**PROBLEM**
Return the listing below in full, with every line exactly as it is.

DATA FOR THIS TASK below:

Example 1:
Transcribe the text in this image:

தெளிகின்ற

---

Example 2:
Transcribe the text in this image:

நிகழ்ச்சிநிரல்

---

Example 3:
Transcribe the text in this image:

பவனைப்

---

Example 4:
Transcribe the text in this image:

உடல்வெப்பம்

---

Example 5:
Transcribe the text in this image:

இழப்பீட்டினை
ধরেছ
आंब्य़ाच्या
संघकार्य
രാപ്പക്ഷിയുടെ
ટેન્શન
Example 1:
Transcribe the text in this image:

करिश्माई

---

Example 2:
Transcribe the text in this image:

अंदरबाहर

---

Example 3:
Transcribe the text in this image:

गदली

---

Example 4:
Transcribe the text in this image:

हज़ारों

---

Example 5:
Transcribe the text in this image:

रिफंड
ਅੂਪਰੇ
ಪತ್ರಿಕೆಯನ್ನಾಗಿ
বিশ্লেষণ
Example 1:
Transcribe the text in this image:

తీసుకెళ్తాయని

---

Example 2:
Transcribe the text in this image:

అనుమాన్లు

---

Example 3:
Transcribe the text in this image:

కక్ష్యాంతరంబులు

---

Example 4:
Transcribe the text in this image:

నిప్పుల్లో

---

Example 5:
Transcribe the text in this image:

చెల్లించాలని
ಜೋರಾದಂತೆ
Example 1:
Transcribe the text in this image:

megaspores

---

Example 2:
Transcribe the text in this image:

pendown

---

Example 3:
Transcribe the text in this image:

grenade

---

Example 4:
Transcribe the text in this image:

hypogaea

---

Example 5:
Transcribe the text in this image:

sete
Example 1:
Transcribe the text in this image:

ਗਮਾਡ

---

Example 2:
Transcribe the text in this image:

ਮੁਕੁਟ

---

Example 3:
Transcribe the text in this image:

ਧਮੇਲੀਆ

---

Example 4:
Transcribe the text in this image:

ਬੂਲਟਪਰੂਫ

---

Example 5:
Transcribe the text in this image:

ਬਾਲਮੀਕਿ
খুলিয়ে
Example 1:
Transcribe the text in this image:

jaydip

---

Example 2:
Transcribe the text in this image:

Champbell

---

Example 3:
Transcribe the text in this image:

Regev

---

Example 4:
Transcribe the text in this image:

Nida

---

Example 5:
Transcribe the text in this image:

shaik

End of DATA FOR THIS TASK.

**EXERCISE ANSWER**
Example 1:
Transcribe the text in this image:

தெளிகின்ற

---

Example 2:
Transcribe the text in this image:

நிகழ்ச்சிநிரல்

---

Example 3:
Transcribe the text in this image:

பவனைப்

---

Example 4:
Transcribe the text in this image:

உடல்வெப்பம்

---

Example 5:
Transcribe the text in this image:

இழப்பீட்டினை
ধরেছ
आंब्य़ाच्या
संघकार्य
രാപ്പക്ഷിയുടെ
ટેન્શન
Example 1:
Transcribe the text in this image:

करिश्माई

---

Example 2:
Transcribe the text in this image:

अंदरबाहर

---

Example 3:
Transcribe the text in this image:

गदली

---

Example 4:
Transcribe the text in this image:

हज़ारों

---

Example 5:
Transcribe the text in this image:

रिफंड
ਅੂਪਰੇ
ಪತ್ರಿಕೆಯನ್ನಾಗಿ
বিশ্লেষণ
Example 1:
Transcribe the text in this image:

తీసుకెళ్తాయని

---

Example 2:
Transcribe the text in this image:

అనుమాన్లు

---

Example 3:
Transcribe the text in this image:

కక్ష్యాంతరంబులు

---

Example 4:
Transcribe the text in this image:

నిప్పుల్లో

---

Example 5:
Transcribe the text in this image:

చెల్లించాలని
ಜೋರಾದಂತೆ
Example 1:
Transcribe the text in this image:

megaspores

---

Example 2:
Transcribe the text in this image:

pendown

---

Example 3:
Transcribe the text in this image:

grenade

---

Example 4:
Transcribe the text in this image:

hypogaea

---

Example 5:
Transcribe the text in this image:

sete
Example 1:
Transcribe the text in this image:

ਗਮਾਡ

---

Example 2:
Transcribe the text in this image:

ਮੁਕੁਟ

---

Example 3:
Transcribe the text in this image:

ਧਮੇਲੀਆ

---

Example 4:
Transcribe the text in this image:

ਬੂਲਟਪਰੂਫ

---

Example 5:
Transcribe the text in this image:

ਬਾਲਮੀਕਿ
খুলিয়ে
Example 1:
Transcribe the text in this image:

jaydip

---

Example 2:
Transcribe the text in this image:

Champbell

---

Example 3:
Transcribe the text in this image:

Regev

---

Example 4:
Transcribe the text in this image:

Nida

---

Example 5:
Transcribe the text in this image:

shaik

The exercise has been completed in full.